"Oh, what? I can't stop to talk. There, I've burned my tongue, now. If there's anything I can't stand, it is going to a consultation with a burned tongue."
"How tired you are, Esmerald! I was only going to say that I am sorry. I can't let you go without saying that."
"I can't see that it helps it any. I am so tired I don't want to be touched. Never mind my coat. I'll put it on myself. Tell Joe—no. I left the horse standing. I don't want Joe. I suppose Donna is uneasy by this time. She won't stand at night—she's got to. I'll get that whim out of her. Now, don't look that way. The horse is safe enough. Don't you suppose I know how to drive? You're always having opinions of your own against mine. There. I must be off."
"Where's the baby, Helen?" I turned, with my hand upon the latch of my heavy oaken door, and jerked the question out, as cross men do.
"The baby isn't just right, somehow, Esmerald. I bated to bother you, for you never think it is anything. I dare say he will be better, but I thought I wouldn't let him come out of the nursery. Jane is with him. I've been a little troubled about him. He has cried all the afternoon."
"He cries because you coddle him!" I exploded. "It is all nonsense, Helen. Nothing ails the child. I won't encourage this sort of thing. I'll see him when I come home.
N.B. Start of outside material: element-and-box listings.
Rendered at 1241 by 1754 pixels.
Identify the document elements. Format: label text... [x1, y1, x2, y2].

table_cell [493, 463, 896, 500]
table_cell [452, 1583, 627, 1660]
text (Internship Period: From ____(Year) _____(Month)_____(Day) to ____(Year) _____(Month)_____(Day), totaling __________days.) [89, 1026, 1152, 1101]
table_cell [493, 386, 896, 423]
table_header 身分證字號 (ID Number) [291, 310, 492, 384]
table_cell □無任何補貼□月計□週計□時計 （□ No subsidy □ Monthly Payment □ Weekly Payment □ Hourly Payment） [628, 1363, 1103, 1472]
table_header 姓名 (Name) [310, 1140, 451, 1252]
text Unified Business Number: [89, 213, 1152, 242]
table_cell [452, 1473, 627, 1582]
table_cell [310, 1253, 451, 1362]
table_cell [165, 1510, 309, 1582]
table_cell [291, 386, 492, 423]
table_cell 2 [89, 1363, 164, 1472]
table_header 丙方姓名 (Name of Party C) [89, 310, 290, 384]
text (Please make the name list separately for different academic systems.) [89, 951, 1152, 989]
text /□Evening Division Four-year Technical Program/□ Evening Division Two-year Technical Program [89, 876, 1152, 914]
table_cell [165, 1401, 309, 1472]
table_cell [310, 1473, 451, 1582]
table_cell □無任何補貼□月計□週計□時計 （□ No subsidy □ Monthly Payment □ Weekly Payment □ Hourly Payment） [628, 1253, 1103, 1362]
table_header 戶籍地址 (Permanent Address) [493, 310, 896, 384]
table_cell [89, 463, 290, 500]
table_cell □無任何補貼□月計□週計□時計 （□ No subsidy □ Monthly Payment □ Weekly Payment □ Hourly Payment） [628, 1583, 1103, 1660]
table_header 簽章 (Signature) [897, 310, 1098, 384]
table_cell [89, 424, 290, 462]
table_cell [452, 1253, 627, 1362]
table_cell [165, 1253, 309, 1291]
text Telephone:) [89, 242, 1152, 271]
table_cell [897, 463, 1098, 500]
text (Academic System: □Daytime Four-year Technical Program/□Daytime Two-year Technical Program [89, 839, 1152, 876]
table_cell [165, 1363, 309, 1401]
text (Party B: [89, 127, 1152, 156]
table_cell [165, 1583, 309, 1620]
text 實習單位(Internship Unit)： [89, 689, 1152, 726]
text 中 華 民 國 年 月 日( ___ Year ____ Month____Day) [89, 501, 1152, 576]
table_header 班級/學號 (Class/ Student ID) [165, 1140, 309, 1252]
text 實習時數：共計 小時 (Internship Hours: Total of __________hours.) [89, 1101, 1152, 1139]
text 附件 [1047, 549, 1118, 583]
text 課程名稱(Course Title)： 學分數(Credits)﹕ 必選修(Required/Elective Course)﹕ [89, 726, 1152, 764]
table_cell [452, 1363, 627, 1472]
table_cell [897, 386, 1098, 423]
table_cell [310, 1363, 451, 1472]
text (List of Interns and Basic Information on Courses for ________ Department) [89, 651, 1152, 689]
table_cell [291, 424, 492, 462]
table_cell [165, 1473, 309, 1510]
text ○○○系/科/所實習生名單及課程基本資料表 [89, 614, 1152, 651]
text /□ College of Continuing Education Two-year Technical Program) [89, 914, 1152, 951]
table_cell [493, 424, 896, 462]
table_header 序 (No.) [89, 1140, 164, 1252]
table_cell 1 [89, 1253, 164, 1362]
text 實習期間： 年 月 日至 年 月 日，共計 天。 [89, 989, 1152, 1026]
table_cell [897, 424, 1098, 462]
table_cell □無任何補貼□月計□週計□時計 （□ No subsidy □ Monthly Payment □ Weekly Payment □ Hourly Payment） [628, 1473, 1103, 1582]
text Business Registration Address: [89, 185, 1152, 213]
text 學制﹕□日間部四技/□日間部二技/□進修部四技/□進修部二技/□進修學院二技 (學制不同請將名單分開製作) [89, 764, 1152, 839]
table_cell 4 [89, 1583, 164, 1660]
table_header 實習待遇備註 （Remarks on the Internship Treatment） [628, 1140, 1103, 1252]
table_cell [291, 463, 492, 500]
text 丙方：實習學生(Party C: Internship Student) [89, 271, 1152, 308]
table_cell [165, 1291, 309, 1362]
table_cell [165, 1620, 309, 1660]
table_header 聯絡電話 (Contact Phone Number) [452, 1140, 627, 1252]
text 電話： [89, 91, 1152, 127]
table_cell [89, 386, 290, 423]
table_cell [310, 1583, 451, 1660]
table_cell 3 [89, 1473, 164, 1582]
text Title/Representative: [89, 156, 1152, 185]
I can't possibly wait—I am driven to death—for every little whim"—
But at the door I stopped. If the baby had been a patient he would have seen no doctor that night. But the father in me got the better of me, and without a word further to my wife I ran up to the nursery.
She stayed below; she perceived (Helen was always quick), although I had not said so, that I did not wish her to follow me. I examined the child hastily. The little fellow stopped crying at the sight of me, and put up both arms to be taken. I said:—
"No, Boy. Papa can't stop now," and put him gently back into his crib. When I had reached the nursery door I remember that I returned and kissed him. I was very angry, but I could not be angry with my baby. With the touch of his little lips, dewy and sweet, upon mine, I rushed down to my wife, and tempestuously began again:—
"Helen, I must have an end to this nonsense. Nothing ails the baby; he is only a trifle feverish with a new tooth. It really is very unpleasant to me that you make such a fuss over him. If you had married a greengrocer it might have been pardonable. Pray remember that you have married a physician who understands his business, and do leave me to manage it. Take the child out of the nursery. Carry him downstairs as usual for a few minutes. He will sleep better. There! I'm eight minutes behindhand already, all for this senseless anxiety of yours. It is a pity you can't trust me, like other men's wives! I wish I'd married a woman with a little wifely spirit!—or else not married at all."